Hello and good evening (or morning - tis' a matter of perception) to Guy and All!
Tonight was a late start. Most of my meditation was of the walking sort, although the time I spent sitting was time spent counting my breath... but I do have a habit of Bud-dho-ing by default. Not bad, just not part of the game plan right now.
Also, Bud-dho works really well when timed with the stepping of the feet. Put foot down "Bud-", put next foot down "-dho". Repeat!
Or, for more fun, lift foot up "bud-", place foot down "-dho". Repeat!
That really slows things down.
Guy wrote:Great metaphor, one that has occurred to me also.
Do I detect a musical background? I don't have one, except that my kids are both part of a music/piano program and I am responsible for their practice sessions. My wife plays, and I've seen her skill wax and wane over the years, which is probably a source of my thought. Her passion for music has been inherited by my kids; Olivia especially gravitates to piano, and out shines all her classmates (a source of pride for her papa!).
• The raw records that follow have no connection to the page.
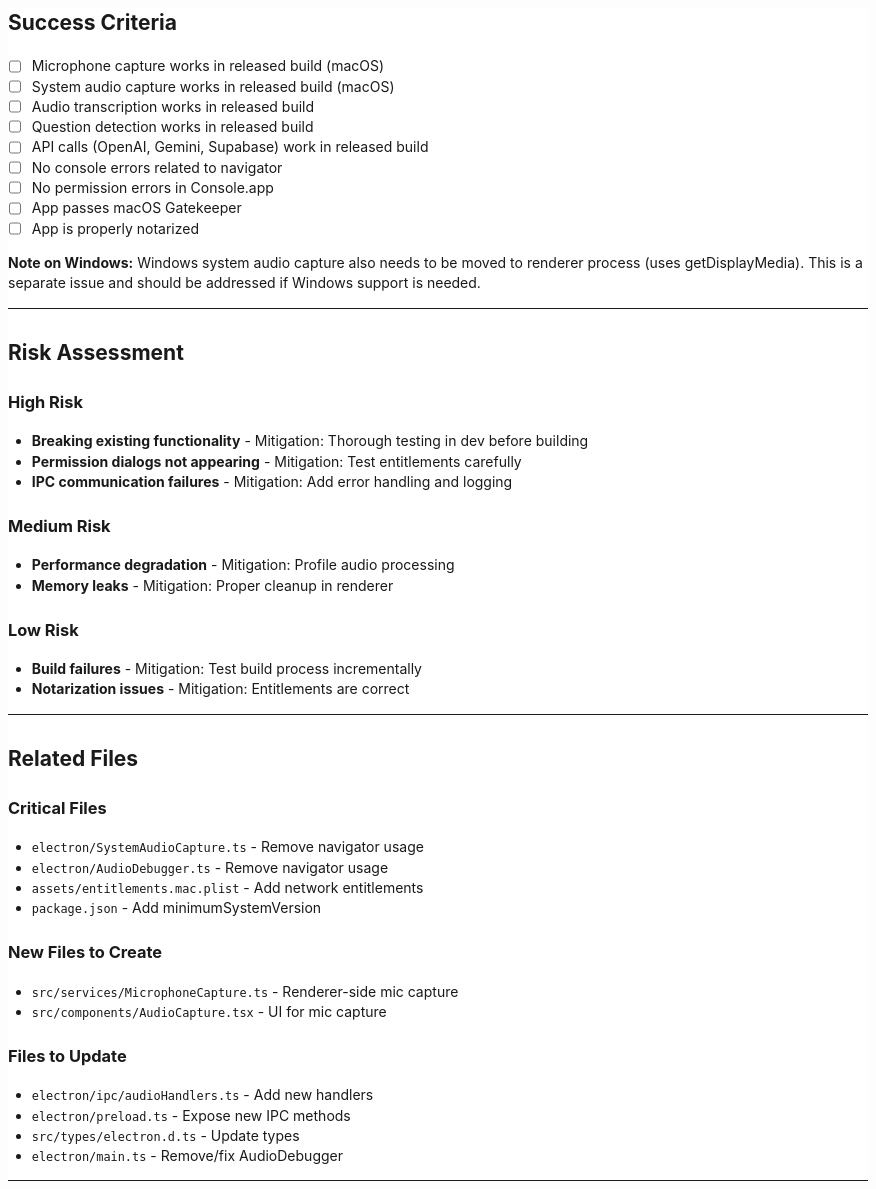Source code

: 
## Success Criteria

- [ ] Microphone capture works in released build (macOS)
- [ ] System audio capture works in released build (macOS)
- [ ] Audio transcription works in released build
- [ ] Question detection works in released build
- [ ] API calls (OpenAI, Gemini, Supabase) work in released build
- [ ] No console errors related to navigator
- [ ] No permission errors in Console.app
- [ ] App passes macOS Gatekeeper
- [ ] App is properly notarized

**Note on Windows:** Windows system audio capture also needs to be moved to renderer process (uses getDisplayMedia). This is a separate issue and should be addressed if Windows support is needed.

---

## Risk Assessment

### High Risk
- **Breaking existing functionality** - Mitigation: Thorough testing in dev before building
- **Permission dialogs not appearing** - Mitigation: Test entitlements carefully
- **IPC communication failures** - Mitigation: Add error handling and logging

### Medium Risk
- **Performance degradation** - Mitigation: Profile audio processing
- **Memory leaks** - Mitigation: Proper cleanup in renderer

### Low Risk
- **Build failures** - Mitigation: Test build process incrementally
- **Notarization issues** - Mitigation: Entitlements are correct

---

## Related Files

### Critical Files
- `electron/SystemAudioCapture.ts` - Remove navigator usage
- `electron/AudioDebugger.ts` - Remove navigator usage
- `assets/entitlements.mac.plist` - Add network entitlements
- `package.json` - Add minimumSystemVersion

### New Files to Create
- `src/services/MicrophoneCapture.ts` - Renderer-side mic capture
- `src/components/AudioCapture.tsx` - UI for mic capture

### Files to Update
- `electron/ipc/audioHandlers.ts` - Add new handlers
- `electron/preload.ts` - Expose new IPC methods
- `src/types/electron.d.ts` - Update types
- `electron/main.ts` - Remove/fix AudioDebugger

---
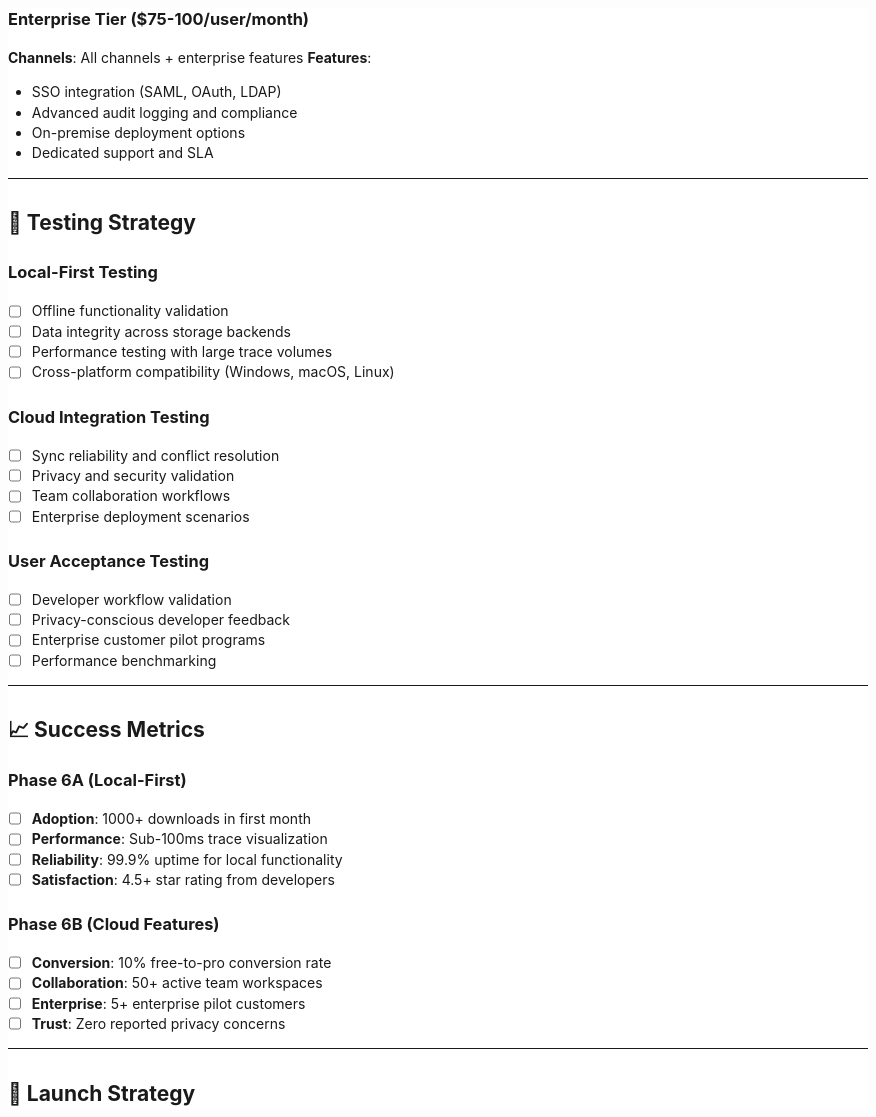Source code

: ### **Enterprise Tier ($75-100/user/month)**
**Channels**: All channels + enterprise features
**Features**:
- SSO integration (SAML, OAuth, LDAP)
- Advanced audit logging and compliance
- On-premise deployment options
- Dedicated support and SLA

---

## 🧪 Testing Strategy

### **Local-First Testing**
- [ ] Offline functionality validation
- [ ] Data integrity across storage backends
- [ ] Performance testing with large trace volumes
- [ ] Cross-platform compatibility (Windows, macOS, Linux)

### **Cloud Integration Testing**
- [ ] Sync reliability and conflict resolution
- [ ] Privacy and security validation
- [ ] Team collaboration workflows
- [ ] Enterprise deployment scenarios

### **User Acceptance Testing**
- [ ] Developer workflow validation
- [ ] Privacy-conscious developer feedback
- [ ] Enterprise customer pilot programs
- [ ] Performance benchmarking

---

## 📈 Success Metrics

### **Phase 6A (Local-First)**
- [ ] **Adoption**: 1000+ downloads in first month
- [ ] **Performance**: Sub-100ms trace visualization
- [ ] **Reliability**: 99.9% uptime for local functionality
- [ ] **Satisfaction**: 4.5+ star rating from developers

### **Phase 6B (Cloud Features)**
- [ ] **Conversion**: 10% free-to-pro conversion rate
- [ ] **Collaboration**: 50+ active team workspaces
- [ ] **Enterprise**: 5+ enterprise pilot customers
- [ ] **Trust**: Zero reported privacy concerns

---

## 🚀 Launch Strategy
If we look at the fact that our mindfulness has deteriorated that can be disheartening. However, if we investigate what the causes are for the deterioration of mindfulness; how it creates more suffering; and how to restore the mindfulness: then even the times when we have strayed from the Path, so long as it is followed by that investigation as to why we have strayed, it is only a matter of time before we are back on the Path properly (in fact, if we are investigating, then in that moment we are on the Path already).
I think this, along with what followed, sums up my experience over these last months.
In some respects I was far from the path. But still, I contemplated my state, and the causes, continuously; sometimes shrewdly (it seemed to me), while at other times not so clearly. Even when it seemed my mindfulness had eroded to an abysmal degree, I always had enough left to me to notice and contemplate my condition.
Ultimately, if we reflect wisely often and deeply, there isn't really a choice - we have to follow the Path, which is certainly reassuring.
I think this is a great thing.
For me and for you there is a need to follow the path; for many others here, and out in the wider world, this certainly is true. On some level we really have grasped the dhamma right, and so we know enough never to relinquish our mind completely to circumstances.
Gosh, I feel like I'm giving myself to much credit.